Our Incident Commander aggressively insisted that everything go on as planned, allowing almost no acknowledgement of the tragedy. We still had to manage the fire, of course, but I felt that it was a huge event that was having an impact on the whole country including everyone assigned to the fire. A little more empathy was warranted, I believed, for how it was affecting the United States and our personnel. It seemed as if a little PTSD was creeping into our organization out in the middle of nowhere, dozens of miles by road from the nearest small town. An official acknowledgement of what was happening to our country, and encouraging people to talk about it, would have been helpful.

After a day or two we rented a satellite TV receiver system and a large TV for the Incident Command Post which made it possible for us to watch a few minutes of the 24/7 coverage now and then or at the end of our shift.

All non-military aircraft were grounded for a while, including our firefighting helicopters. I remember being in my tent at night trying to sleep and hearing what was a surprisingly large number of aircraft flying high overhead through the darkness. Having little contact with the outside world, especially during the first few days, I wondered where all those military aircraft were going. It was a rather uncomfortable feeling, to say the least.

What do you remember about 9/11?

9/11 health care bill does not cover firefighters’ cancer

Remember the huge battles to get the bill passed to provide health care for the firefighters that were suffering from medical issues after working in the debris from the towers that fell during the 9/11 attacks?
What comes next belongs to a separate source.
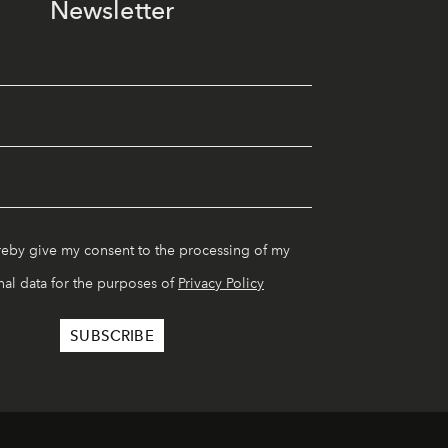
Newsletter
reby give my consent to the processing of my
al data for the purposes of
Privacy Policy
Most of us felt a huge relief when the “S. 1334: James Zadroga 9/11 Health and Compensation Act of 2009“ was finally passed. We wrote about it several times, with the latest being HERE.

It turns out that the bill, or at least the way the provisions are being interpreted, does not cover the treatment of cancer for the firefighters that worked on the debris pile. Cancer — you would think this would be close to the number one condition covered for the people that worked in that toxic environment.
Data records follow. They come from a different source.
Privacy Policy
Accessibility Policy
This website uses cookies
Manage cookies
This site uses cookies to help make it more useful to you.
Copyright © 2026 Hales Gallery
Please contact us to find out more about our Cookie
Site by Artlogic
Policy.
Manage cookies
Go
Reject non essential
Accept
John Howard, the World Trade Center Health Program administrator, said in a statement that cancer would not be covered because there is not adequate “published scientific and medical findings” that a causal link exists between September 11 exposures and the occurrence of cancer in responders and survivors. So if we wait, and study the link for another, what, 20 or 30 years we can prove it then?

This is a disgrace.

Jon Stewart of the Daily Show, in a piece named “I Thought We Already Took Care of This S@#t”, expresses his opinion on the issue. The clip has profanity, but it is bleeped out.

NorthJersey.com has more details about this development.

Meanwhile, the Canadian government has a vastly different approach. For years the provinces of Alberta and Manitoba have had presumptive coverage for a list of conditions for firefighters. If they are diagnosed with one of the cancers on the list, it is considered an occupational disease and they may be eligible for workers compensation benefits. In fact, Alberta expanded their list in May to include prostate, breast, skin and multiple myeloma, bringing the total to 14 types covered under the Workers Compensation Board. Their government acknowledges that firefighters are at a greater risk of contracting cancer than the general public, and it can be difficult or impossible to prove that a particular case of cancer was caused by a specific incident or exposure, on or off the job.